Host backed root volume instances
Instances of legacy Engine Yard stack version and AWS instance generation have root volumes that make use of the storage on the host hardware at AWS. This means they are tied to that specific host and cannot be restarted on new hardware, but instead must be replaced.
Note: When rebuilding the instance or environment as per the instructions below, do not worry that the snapshot process will not work. Snapshots are handled by the machines that host the EBS disks, not the instances, so a snapshot can still run against an instance even if it has crashed.
If the unresponsive instance is:
- A single-instance (or solo) environment, then terminate and rebuild the whole environment (See ELT on notes below).
- An application slave, then terminate the specific degraded instance by clicking to the right of the instance on the dashboard, and then add a new instance (See ITR on notes below).
- An application master, then promote an app slave to be app master.
- A database replica, then terminate the specific degraded instance by clicking to the right of the instance on the dashboard, and then add a new instance (See ITR on notes below).
- A database master, then promote a database replica to be database master.
- A utility instance, then terminate the specific degraded instance by clicking to the right of the instance on the dashboard, and then add a new instance, using the most recent snapshot (See ITR on notes below).
- You must know the difference between the "Environment Level Terminate" (ELT) and the "Instance Terminate reference" (ITR).

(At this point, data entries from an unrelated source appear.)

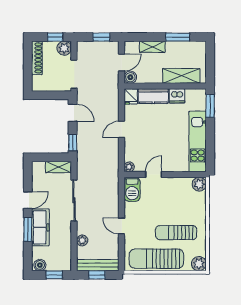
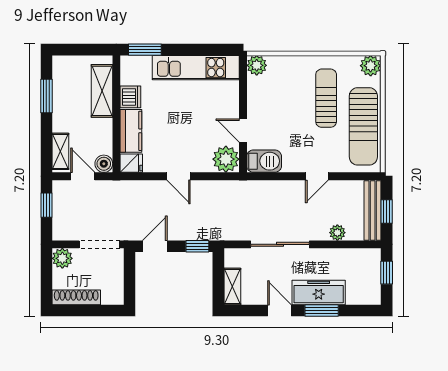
window: (55, 37) -> (46, 271), removed
shelving: (152, 47) -> (60, 151), moved
shelving: (59, 167) -> (232, 286), moved
plant: (129, 167) -> (226, 159), width x1.87, depth x1.87
sun lounger: (176, 233) -> (326, 98), turned 180
boiler: (40, 265) -> (373, 293), removed

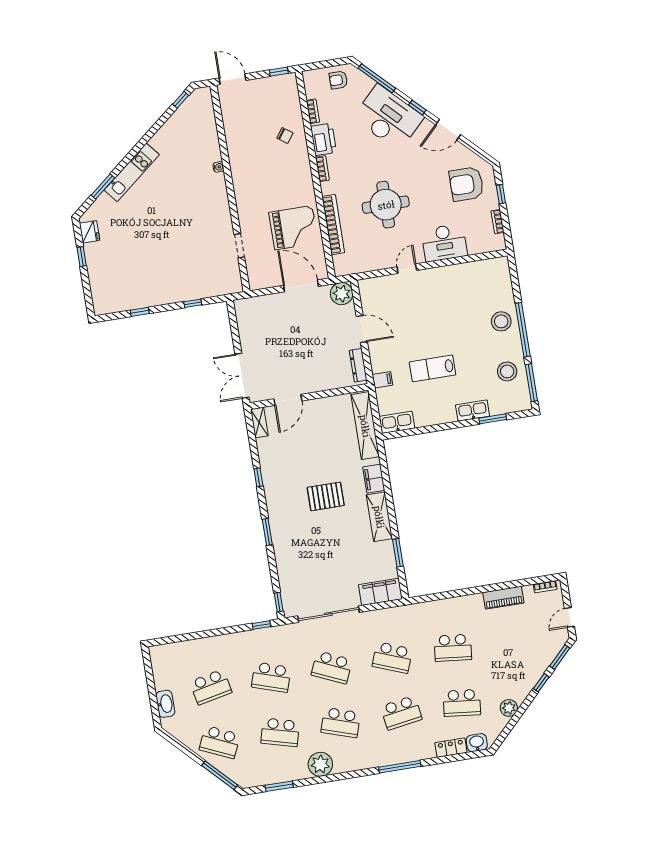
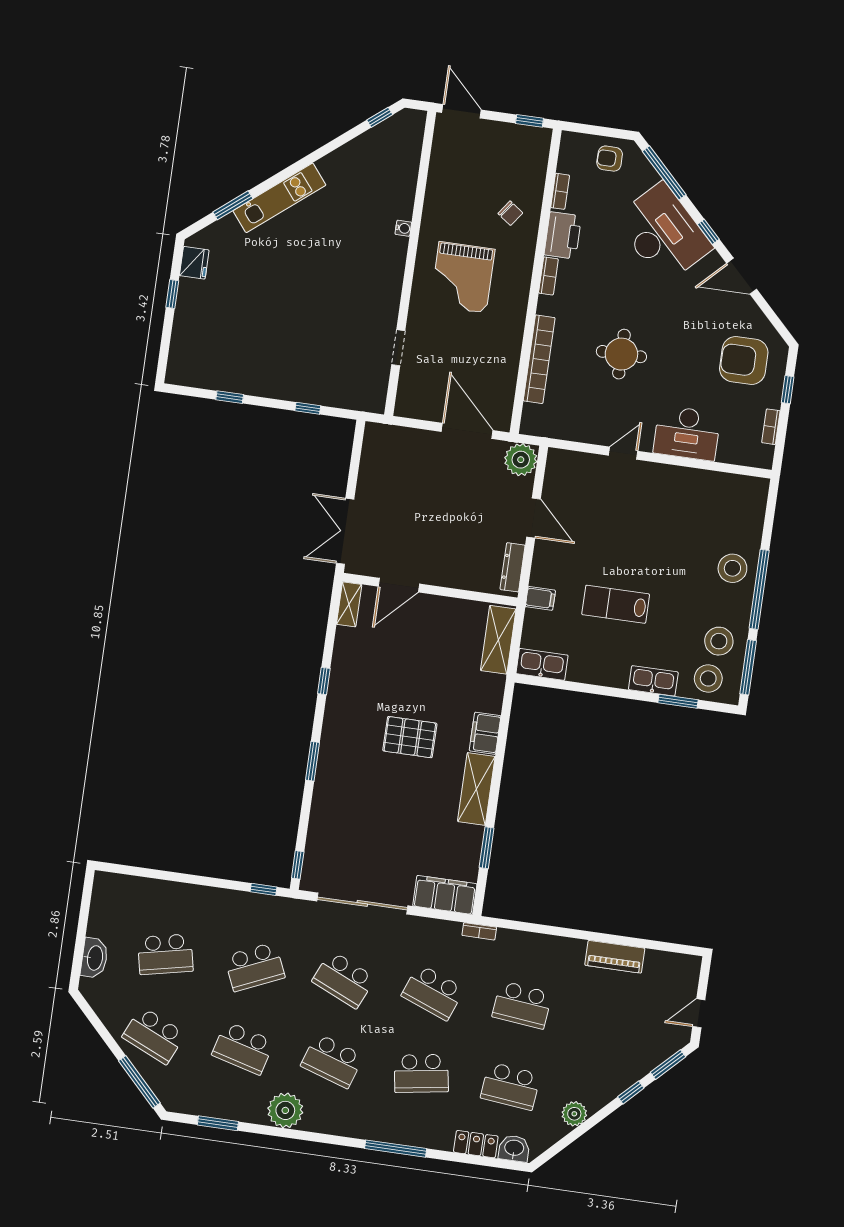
round table: (386, 205) -> (621, 354), width x0.73, depth x0.73
grand piano: (294, 228) -> (463, 277), moved, turned 90
stool: (508, 398) -> (708, 678), added
shelving: (365, 426) -> (498, 640), width x0.68
bookcase: (545, 587) -> (479, 931), moved
school desk: (271, 677) -> (255, 967), turned -42

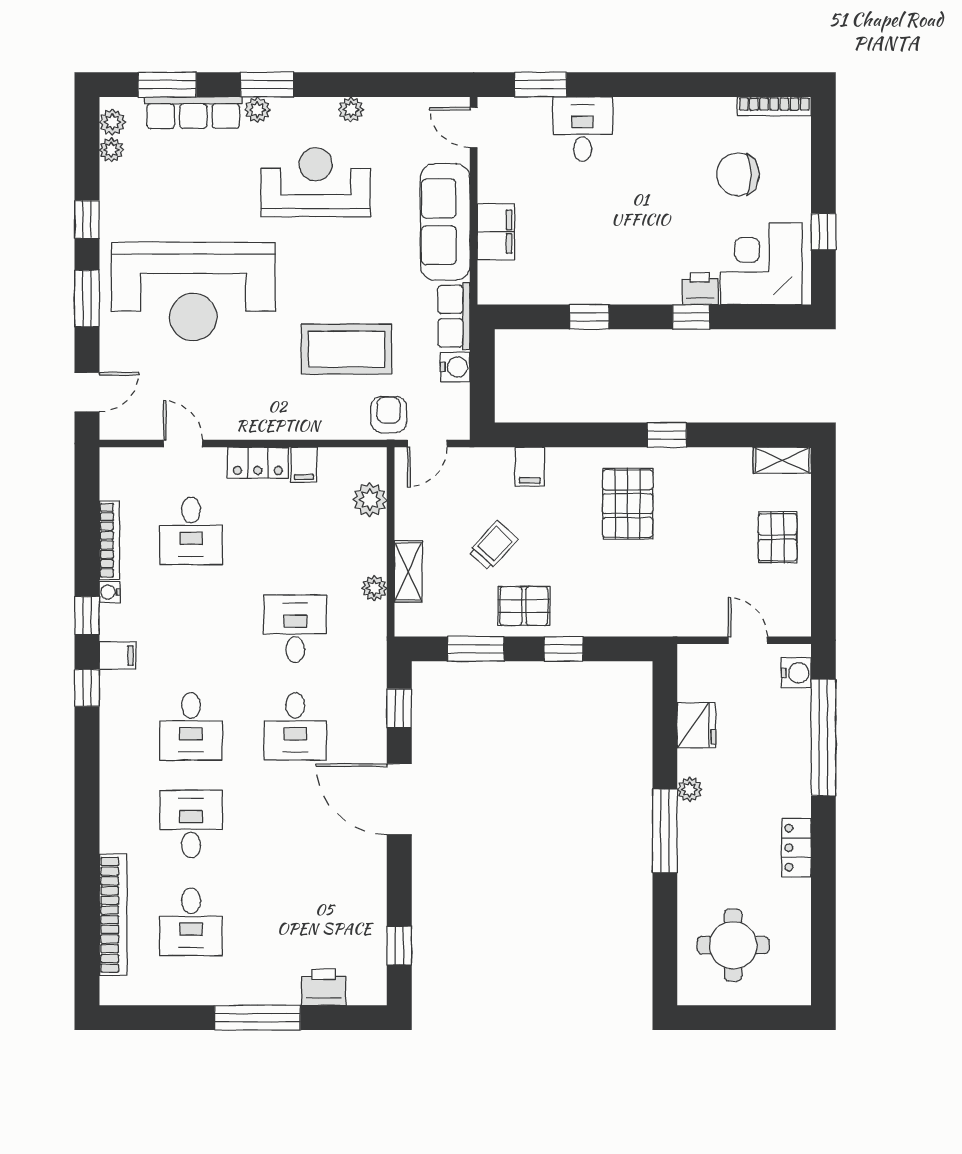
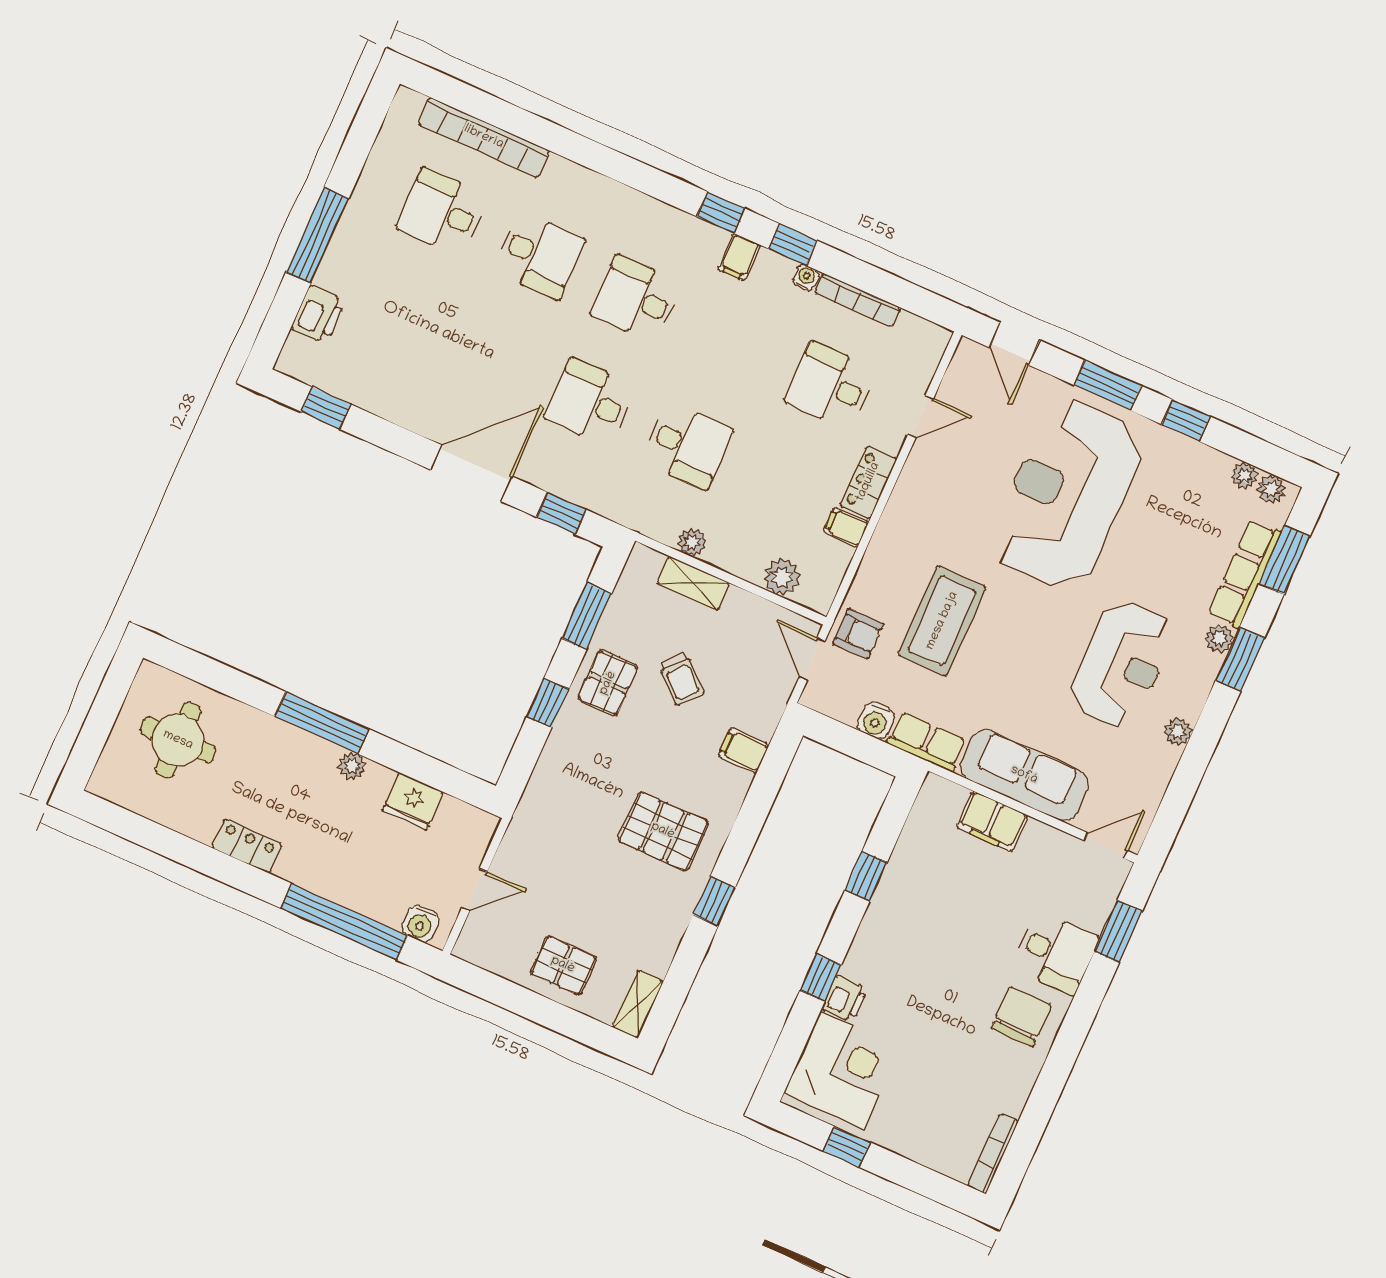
chair: (738, 174) -> (1021, 1017), moved

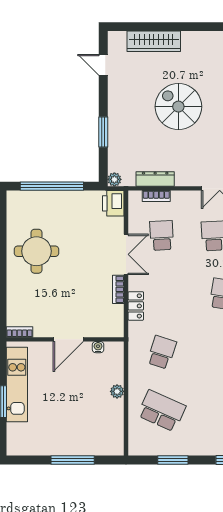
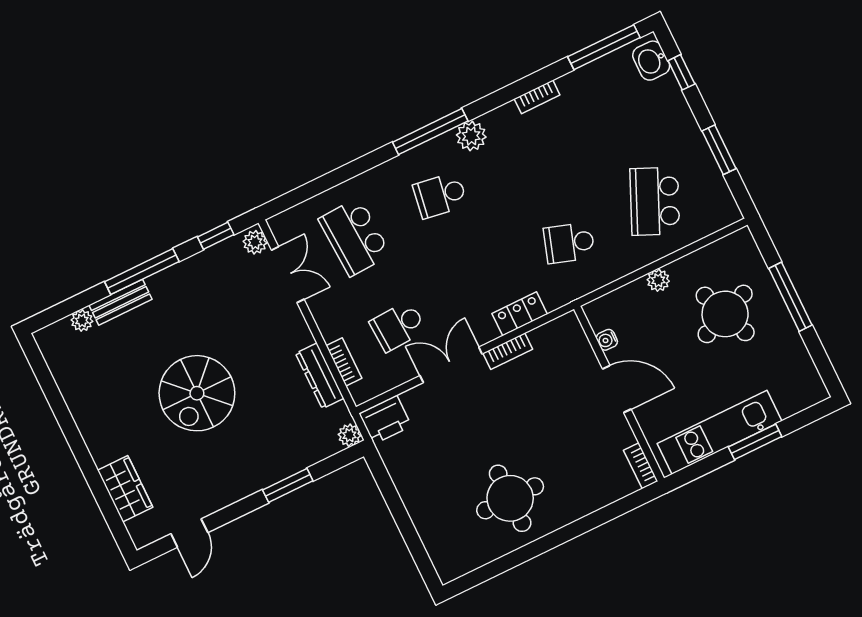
wardrobe: (154, 41) -> (125, 489), width x0.67
window: (52, 186) -> (404, 522), removed
round table: (81, 419) -> (725, 314), added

The first one is identified by the button "Terminate" located at the top of the environment's page, above its name. The second one is identified by a "Terminate" link next to each instance ID.
- In some cases (and depending on your Support level), Engine Yard might initiate an instance takeover on your behalf. In that case, Engine Yard Support will contact you.
- The environment's settings for takeover preference and failed app master behavior can also affect the way app takeovers occur.
About custom Chef recipes
Because instances or environments need to be terminated and rebuilt, it is important that any customizations that you have made to your environment have been carried out using custom Chef recipes and not just done manually. When Chef recipes have been used, a rebuild should be painless and can get you running again quickly, without any intervention required. Make sure that you are familiar with our custom Chef docs and that you are using recipes for your custom configurations.